▶ [TEXT FOR ANALYSIS]
***

0

Using a shell/bash script, I need to convert some text to hexadecimals so I pipe the source text into hexdump, so far so good. The problem is æøå characters. They show up fine in the console (UTF-8), but the hexadecimal values hexdump provides isn't correct. All other standard latin letters. echo -en "Some text containing æøåÆØÅ"|hexdump -v -e '"xx" 1/1 "%02X", then I use sed to replace the xx with %. Well, all letters, punctations, new line, etc is, just not non-standard-latin letters.

So, how do I go about solving this? Is it the input codepage that is the problem, or is there some limitations wiht hexdump? Thanks!

EDIT: By codepage, I mean character encoding. Not 100% sure it is the same thing. Bear with me please! :)

***

▶ [WORK INSTRUCTION] Please copy everything from "Using a shell/bash" down to "wiht hexdump? Thanks!" in the post on converting text to hexadecimal, substituting "od" for "hexdump".

***

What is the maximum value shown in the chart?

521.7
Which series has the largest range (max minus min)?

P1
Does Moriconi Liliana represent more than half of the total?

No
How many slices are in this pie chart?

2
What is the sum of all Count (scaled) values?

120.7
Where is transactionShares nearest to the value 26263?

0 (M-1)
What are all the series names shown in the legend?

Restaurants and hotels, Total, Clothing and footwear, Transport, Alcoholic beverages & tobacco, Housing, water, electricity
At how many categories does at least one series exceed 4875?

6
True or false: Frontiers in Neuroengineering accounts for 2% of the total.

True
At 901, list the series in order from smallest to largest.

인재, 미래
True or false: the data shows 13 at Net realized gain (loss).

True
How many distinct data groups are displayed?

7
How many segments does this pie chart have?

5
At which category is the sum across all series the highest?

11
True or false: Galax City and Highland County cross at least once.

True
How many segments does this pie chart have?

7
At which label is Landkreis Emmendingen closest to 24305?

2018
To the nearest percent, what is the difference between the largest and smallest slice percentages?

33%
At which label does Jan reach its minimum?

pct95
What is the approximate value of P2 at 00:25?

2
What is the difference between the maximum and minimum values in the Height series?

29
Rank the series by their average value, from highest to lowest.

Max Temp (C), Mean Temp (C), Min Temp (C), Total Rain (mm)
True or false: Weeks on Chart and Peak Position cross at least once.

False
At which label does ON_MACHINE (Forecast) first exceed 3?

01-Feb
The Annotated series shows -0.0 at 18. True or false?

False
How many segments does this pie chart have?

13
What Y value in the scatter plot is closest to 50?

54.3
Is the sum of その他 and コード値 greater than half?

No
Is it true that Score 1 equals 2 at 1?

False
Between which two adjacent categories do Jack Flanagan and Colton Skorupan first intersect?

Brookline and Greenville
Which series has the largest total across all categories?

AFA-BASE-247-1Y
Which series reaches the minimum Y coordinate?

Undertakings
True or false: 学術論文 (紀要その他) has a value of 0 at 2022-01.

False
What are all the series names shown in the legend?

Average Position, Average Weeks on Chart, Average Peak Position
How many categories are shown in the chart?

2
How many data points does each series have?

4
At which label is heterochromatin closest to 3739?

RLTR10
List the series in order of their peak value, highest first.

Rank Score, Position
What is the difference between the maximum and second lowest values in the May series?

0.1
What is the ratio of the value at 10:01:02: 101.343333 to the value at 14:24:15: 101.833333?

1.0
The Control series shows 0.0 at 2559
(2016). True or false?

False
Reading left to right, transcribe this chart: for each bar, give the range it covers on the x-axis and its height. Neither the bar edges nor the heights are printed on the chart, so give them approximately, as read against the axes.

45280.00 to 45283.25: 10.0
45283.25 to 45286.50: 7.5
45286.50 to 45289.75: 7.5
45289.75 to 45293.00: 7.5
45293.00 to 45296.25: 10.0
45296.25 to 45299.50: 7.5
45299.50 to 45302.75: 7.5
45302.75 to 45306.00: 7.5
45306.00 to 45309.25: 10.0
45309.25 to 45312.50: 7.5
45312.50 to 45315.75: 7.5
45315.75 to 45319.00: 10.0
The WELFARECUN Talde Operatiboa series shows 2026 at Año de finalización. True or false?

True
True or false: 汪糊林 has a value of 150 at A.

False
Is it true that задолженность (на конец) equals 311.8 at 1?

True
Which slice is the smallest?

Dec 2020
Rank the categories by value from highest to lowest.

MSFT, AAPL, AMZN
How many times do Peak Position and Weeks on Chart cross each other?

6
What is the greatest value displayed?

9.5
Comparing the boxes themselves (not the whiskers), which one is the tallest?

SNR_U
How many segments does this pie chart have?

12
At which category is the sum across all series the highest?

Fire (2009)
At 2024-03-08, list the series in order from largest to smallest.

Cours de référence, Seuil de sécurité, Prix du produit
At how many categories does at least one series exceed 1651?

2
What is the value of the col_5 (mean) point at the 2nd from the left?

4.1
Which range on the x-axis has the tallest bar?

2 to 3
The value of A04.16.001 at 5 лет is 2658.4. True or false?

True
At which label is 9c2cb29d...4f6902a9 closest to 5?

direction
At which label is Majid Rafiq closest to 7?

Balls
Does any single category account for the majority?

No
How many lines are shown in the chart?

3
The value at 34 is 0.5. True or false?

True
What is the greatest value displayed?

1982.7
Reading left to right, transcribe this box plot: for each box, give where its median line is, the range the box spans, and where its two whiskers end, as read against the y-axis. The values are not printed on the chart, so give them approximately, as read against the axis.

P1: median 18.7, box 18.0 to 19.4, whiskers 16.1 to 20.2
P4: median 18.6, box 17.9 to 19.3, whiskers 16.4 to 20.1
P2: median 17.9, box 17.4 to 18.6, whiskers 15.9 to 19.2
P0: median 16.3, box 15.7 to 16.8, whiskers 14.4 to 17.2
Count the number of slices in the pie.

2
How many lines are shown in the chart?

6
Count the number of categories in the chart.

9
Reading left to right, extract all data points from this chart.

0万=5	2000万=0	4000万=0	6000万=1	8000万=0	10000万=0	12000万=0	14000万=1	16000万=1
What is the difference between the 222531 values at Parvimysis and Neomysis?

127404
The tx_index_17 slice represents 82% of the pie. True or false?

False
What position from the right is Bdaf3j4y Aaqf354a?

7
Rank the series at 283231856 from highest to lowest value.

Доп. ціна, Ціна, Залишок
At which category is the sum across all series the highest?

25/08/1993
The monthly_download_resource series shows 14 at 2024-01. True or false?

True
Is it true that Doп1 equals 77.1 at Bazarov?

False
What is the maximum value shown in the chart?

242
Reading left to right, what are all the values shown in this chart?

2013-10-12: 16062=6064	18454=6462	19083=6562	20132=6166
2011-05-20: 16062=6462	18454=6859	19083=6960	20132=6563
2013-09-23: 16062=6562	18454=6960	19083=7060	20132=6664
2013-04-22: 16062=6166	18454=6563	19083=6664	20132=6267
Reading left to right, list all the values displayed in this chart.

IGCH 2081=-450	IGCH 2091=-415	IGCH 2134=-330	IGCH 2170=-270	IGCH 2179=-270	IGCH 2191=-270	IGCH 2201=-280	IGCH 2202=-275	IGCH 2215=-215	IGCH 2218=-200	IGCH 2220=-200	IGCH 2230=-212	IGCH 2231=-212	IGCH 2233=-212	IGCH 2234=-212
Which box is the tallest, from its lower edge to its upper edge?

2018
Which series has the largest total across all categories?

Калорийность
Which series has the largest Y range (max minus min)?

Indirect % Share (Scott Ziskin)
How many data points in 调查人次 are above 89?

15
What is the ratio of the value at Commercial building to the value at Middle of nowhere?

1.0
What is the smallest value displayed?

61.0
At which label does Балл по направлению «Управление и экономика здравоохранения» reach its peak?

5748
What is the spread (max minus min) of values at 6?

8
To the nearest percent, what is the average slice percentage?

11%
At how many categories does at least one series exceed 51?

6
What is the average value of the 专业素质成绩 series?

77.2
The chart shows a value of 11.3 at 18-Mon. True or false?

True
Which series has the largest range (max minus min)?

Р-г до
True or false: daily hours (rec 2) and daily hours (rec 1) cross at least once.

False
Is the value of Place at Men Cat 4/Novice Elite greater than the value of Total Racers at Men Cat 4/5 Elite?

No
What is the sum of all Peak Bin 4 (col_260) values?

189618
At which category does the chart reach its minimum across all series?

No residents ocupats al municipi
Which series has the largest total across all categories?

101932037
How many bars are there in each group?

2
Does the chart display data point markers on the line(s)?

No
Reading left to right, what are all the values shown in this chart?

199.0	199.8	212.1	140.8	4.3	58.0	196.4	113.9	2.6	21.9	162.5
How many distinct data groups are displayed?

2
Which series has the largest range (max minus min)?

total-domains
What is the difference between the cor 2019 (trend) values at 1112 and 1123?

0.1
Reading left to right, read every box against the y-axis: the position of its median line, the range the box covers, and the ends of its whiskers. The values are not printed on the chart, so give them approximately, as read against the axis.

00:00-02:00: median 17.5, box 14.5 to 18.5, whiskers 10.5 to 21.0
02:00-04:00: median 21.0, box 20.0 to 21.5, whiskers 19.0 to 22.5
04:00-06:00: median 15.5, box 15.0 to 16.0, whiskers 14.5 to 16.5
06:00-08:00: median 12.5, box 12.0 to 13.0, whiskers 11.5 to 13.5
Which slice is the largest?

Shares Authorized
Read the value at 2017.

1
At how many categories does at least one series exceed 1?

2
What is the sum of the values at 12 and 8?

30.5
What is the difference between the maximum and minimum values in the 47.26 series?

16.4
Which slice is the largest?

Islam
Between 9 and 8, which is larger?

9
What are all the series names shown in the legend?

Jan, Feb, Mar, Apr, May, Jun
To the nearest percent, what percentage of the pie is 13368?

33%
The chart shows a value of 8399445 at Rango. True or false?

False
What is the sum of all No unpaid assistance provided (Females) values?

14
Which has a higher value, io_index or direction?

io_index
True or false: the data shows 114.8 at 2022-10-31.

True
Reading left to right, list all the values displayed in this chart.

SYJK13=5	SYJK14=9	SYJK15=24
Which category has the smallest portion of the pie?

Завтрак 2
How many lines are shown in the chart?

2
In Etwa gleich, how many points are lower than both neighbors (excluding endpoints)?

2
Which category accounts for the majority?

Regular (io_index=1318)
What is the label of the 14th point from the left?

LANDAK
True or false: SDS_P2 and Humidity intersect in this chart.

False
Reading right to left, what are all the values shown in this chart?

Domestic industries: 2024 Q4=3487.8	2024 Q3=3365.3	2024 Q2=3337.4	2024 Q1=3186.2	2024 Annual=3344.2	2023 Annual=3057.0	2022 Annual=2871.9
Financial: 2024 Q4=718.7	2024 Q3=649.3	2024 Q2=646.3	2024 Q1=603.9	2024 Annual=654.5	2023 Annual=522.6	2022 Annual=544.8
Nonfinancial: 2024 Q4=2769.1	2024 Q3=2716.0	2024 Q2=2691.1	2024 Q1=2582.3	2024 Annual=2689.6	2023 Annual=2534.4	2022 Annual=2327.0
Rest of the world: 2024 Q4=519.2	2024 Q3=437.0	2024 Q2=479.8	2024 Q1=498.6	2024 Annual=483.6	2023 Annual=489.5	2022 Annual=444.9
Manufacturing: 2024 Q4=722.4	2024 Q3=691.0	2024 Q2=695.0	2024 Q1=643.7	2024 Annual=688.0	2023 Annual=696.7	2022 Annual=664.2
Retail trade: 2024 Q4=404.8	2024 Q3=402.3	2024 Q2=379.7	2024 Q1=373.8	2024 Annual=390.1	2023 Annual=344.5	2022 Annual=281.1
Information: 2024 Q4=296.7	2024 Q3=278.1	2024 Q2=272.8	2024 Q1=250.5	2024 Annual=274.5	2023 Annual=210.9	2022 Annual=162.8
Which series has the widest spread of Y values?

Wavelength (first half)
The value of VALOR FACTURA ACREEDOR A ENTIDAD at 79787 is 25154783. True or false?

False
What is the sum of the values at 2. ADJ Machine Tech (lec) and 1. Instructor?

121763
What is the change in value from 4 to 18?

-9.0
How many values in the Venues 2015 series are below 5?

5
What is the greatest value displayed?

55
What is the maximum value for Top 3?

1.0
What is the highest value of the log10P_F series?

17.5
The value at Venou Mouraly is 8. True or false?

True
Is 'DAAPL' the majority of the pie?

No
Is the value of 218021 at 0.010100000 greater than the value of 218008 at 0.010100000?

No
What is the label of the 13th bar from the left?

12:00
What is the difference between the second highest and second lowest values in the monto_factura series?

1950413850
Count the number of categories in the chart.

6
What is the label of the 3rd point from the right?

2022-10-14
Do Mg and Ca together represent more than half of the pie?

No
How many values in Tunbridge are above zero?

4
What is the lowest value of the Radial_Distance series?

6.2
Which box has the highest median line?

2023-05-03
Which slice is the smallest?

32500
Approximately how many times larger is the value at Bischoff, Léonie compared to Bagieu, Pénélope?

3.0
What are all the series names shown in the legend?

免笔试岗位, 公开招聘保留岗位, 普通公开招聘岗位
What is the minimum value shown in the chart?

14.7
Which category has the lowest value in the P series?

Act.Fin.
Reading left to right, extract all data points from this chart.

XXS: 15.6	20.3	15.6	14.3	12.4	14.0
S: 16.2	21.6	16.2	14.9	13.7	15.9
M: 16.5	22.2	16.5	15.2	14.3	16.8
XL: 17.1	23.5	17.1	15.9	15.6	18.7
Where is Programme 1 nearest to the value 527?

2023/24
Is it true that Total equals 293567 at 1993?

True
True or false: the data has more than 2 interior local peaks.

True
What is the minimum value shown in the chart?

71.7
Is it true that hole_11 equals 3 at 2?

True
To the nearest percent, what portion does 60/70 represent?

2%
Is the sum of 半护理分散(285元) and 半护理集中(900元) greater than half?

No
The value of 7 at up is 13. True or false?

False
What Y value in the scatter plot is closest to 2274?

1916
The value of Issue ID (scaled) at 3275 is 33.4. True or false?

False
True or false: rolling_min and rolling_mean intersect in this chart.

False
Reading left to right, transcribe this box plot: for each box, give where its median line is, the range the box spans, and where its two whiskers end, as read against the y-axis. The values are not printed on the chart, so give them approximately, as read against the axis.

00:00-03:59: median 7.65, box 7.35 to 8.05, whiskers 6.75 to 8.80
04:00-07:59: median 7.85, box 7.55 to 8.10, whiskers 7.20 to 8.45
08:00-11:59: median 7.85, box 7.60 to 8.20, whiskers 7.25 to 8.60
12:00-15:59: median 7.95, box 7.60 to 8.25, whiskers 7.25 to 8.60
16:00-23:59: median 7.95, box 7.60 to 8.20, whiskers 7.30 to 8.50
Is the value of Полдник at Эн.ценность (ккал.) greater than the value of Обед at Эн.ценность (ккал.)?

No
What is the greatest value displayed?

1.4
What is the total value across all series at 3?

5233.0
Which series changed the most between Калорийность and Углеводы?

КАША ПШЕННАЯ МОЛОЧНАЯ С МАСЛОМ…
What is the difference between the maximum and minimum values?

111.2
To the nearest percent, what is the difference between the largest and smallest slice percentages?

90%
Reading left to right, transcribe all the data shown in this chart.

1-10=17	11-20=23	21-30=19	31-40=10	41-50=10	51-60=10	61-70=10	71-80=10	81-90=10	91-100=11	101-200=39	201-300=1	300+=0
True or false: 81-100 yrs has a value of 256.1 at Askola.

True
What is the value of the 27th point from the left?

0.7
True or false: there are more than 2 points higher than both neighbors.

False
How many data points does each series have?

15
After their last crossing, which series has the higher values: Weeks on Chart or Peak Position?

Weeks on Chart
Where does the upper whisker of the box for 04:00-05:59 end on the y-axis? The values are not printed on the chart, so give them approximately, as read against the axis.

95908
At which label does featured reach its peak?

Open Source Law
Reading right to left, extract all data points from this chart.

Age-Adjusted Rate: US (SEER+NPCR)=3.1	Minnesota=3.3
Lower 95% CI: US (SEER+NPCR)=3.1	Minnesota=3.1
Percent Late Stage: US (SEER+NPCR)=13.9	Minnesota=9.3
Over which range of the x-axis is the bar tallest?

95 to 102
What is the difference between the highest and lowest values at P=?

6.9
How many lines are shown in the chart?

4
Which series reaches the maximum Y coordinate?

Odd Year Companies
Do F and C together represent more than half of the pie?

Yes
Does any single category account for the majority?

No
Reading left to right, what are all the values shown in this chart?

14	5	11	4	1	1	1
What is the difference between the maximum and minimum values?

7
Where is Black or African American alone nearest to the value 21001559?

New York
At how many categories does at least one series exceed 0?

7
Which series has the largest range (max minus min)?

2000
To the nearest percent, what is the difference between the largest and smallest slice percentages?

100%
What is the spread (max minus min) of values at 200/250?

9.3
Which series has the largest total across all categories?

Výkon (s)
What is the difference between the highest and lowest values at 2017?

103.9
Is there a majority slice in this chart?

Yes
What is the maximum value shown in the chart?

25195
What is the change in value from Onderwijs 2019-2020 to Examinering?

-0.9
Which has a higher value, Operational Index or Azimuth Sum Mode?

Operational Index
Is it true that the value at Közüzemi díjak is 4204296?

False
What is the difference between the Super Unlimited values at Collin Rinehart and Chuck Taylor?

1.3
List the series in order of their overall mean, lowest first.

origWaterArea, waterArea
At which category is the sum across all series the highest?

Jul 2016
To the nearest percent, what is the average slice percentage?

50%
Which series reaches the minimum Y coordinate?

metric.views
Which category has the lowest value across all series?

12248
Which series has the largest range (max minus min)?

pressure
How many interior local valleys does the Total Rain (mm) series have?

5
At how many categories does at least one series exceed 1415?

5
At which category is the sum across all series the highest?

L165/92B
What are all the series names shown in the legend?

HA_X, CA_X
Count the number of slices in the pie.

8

***

▶ [ANSWER TO THE EXERCISE]
Using a shell/bash script, I need to convert some text to hexadecimals so I pipe the source text into od, so far so good. The problem is æøå characters. They show up fine in the console (UTF-8), but the hexadecimal values od provides isn't correct. All other standard latin letters. echo -en "Some text containing æøåÆØÅ"|od -v -e '"xx" 1/1 "%02X", then I use sed to replace the xx with %. Well, all letters, punctations, new line, etc is, just not non-standard-latin letters.

So, how do I go about solving this? Is it the input codepage that is the problem, or is there some limitations wiht od? Thanks!